Value added tax – Exemption – Letting or leasing of immovable property – Respondent operating self-storage business involving use of storage units by customers for a fee – Whether appellants correctly characterising respondent’s supplies as supplies of services chargeable to VAT at standard rate – Whether respondent making exempt supplies of lettings or leasings of immovable property – Appeal allowed
The respondent operated a business that involved charging a fee to customers to store goods in secure and numbered storage units. The appellants determined that the business involved the supply of services that were chargeable of VAT at the standard rate. Allowing the respondent’s appeal against that decision, the first-tier tribunal (FTT) held that the respondent was making exempt supplies comprising the letting or leasing of immovable property.
The FTT found that the respondent’s premises comprised a concrete-surfaced compound, surrounded by a secure perimeter fence and monitored by 24-hour security, and containing approximately 300 individual, self-contained, steel-clad storage units, positioned in rows. Each unit weighed 600kg and was designed to hold up to six tonnes of goods when sitting on a flat surface. It took a trained team of three self-employed fitters one day to construct each unit on-site, after which the unit was lifted into place by “tele-handler” machinery.
Although the units were not attached to the ground, they were not designed to be lifted or moved with goods inside them. The respondent had no intention of removing any of the units, although, if it chose to do so, each unit would take two man-days to dismantle.
The respondent used a standard form of licence agreement, under which customers took a unit for an indefinite period, terminable by either party on one week’s notice, with the fee depending on the duration of storage. The agreement expressly stated that it did not confer any right to exclusive possession.
The FTT found that the storage units qualified as immovable property, being fixed to the ground “for all practical purposes”, and that the principal or predominant element of the respondent’s supply, under the agreement between it and each customer, was a licence conferring the exclusive right to occupy a specific storage unit or area of land, notwithstanding the statement to the contrary in the agreement. The appellants appealed.
Decision: The appeal was allowed.
(1) For a building or structure to qualify as immovable property, for the purposes of the exemption, it had to be fixed to or in the ground in such a way that it could not easily be either dismantled or moved, although the fact that it was not fixed inseverably, or that it might be removed at some point in the future, did not prevent it from being immovable property: Maierhofer v Finanzamt Augsburg-Land Case C-315/00 [2003] STC 564 applied. Whether a building or structure met that test depended on its objective characteristics. Whether it would, or could, be re-used on another site was not relevant in determining its status as movable or immovable property. The respondent’s storage units were not immovable property since they were not fixed to the ground but rested on their own weight.

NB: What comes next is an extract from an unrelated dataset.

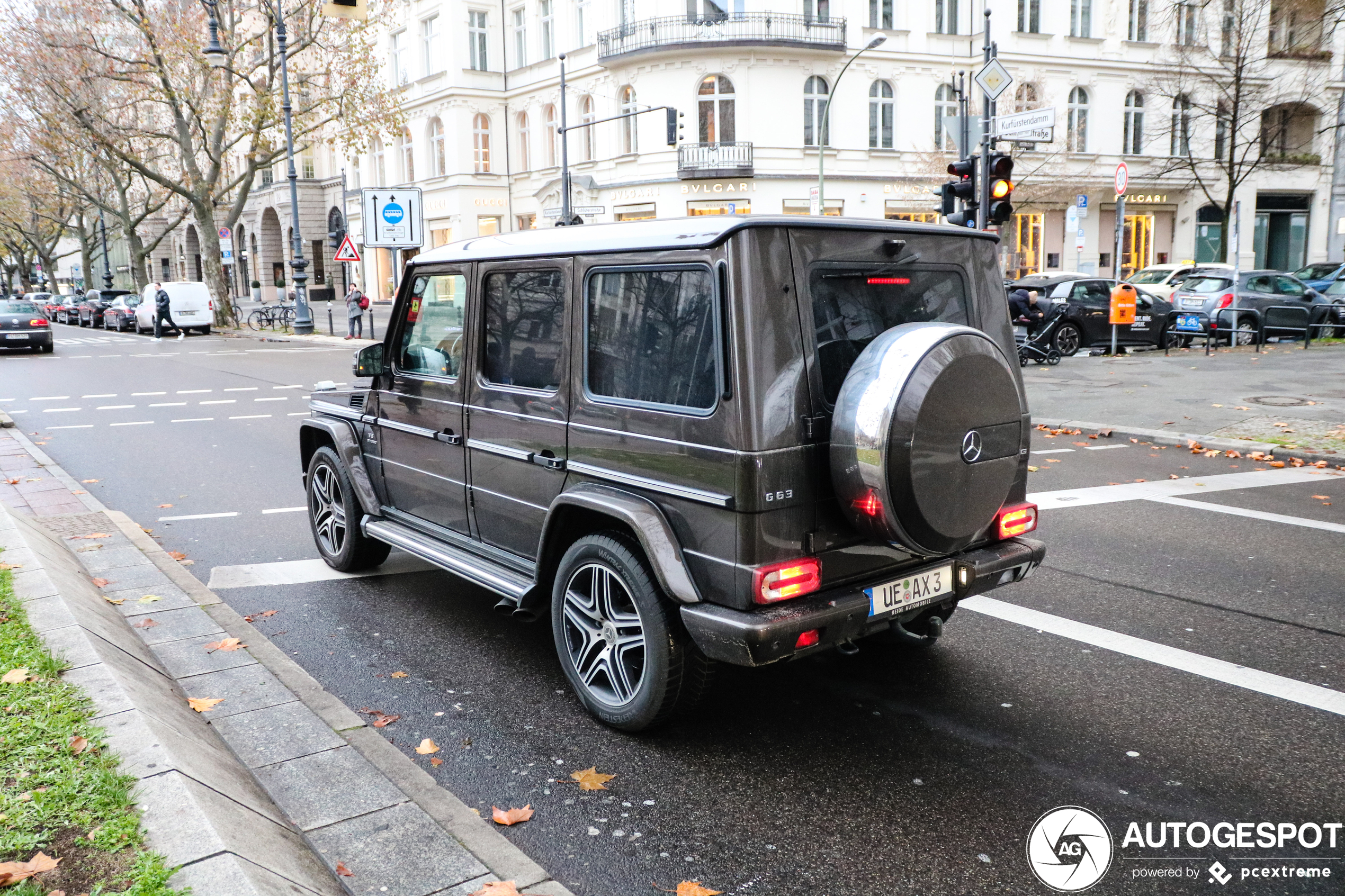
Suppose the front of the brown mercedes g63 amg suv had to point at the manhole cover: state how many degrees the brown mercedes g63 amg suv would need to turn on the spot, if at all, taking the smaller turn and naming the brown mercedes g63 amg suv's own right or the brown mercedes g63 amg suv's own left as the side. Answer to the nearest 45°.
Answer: approximately 90° to the brown mercedes g63 amg suv's own right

The FTT could not validly conclude that they were fixed to the ground “for all practical purposes” on the basis that they could only be enjoyed in situ and were not designed to be moved. Whether the units were fixed to or in the ground depended on their objective characteristics.

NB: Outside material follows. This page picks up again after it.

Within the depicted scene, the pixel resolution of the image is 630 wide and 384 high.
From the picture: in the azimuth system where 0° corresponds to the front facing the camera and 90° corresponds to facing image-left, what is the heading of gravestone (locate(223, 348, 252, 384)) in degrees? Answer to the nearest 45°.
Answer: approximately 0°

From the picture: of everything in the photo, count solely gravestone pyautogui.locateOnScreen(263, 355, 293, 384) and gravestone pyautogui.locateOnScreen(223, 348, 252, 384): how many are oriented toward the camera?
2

Moreover, the respondent’s units could easily be dismantled and removed. The fact that it might take two man-days to do so did not invalidate that conclusion. Although it was not possible to specify the number of persons, or period of time, required before a building or structure ceased to be easily dismantled, a period of two man-days, in relation to the storage units, did not establish any material degree of difficulty in dismantling. As to movement, the units had easily been moved into place initially by the tele-handler and there was nothing to suggest that they could not be moved subsequently just as easily. The fact that the units were not actually moved was irrelevant to their status as movable or immovable property.
Per curiam: Had the units been immovable property, then the agreement between the respondent and its customers would have involved a leasing or letting comprising the grant of a licence to occupy. Although the licence agreement stated that it conferred no right of exclusive possession, it did not in fact prevent the customer from enjoying exclusive possession of the unit against third parties; the decisive factor was the objective character of the transaction, not how it was classified by the parties.
Nonetheless, even assuming a letting of immovable property, the supplies made by the respondent fell outside the VAT exemption since they were properly characterised as a single, composite supply of storage services.
Further, the decision in the instant case might be of largely historic interest since, with effect from 1 October 2012, the grant of facilities for the self-storage of goods was excluded from the exemption for supplies of land by para (ka) of Group 1 of Schedule 9 to the Value Added Tax Act 1994.
Michael Jones (instructed by the legal department of HMRC) appeared for the appellants; Michael Conlon QC (instructed by Freshfields Bruckhaus Deringer LLP) appeared for the respondent.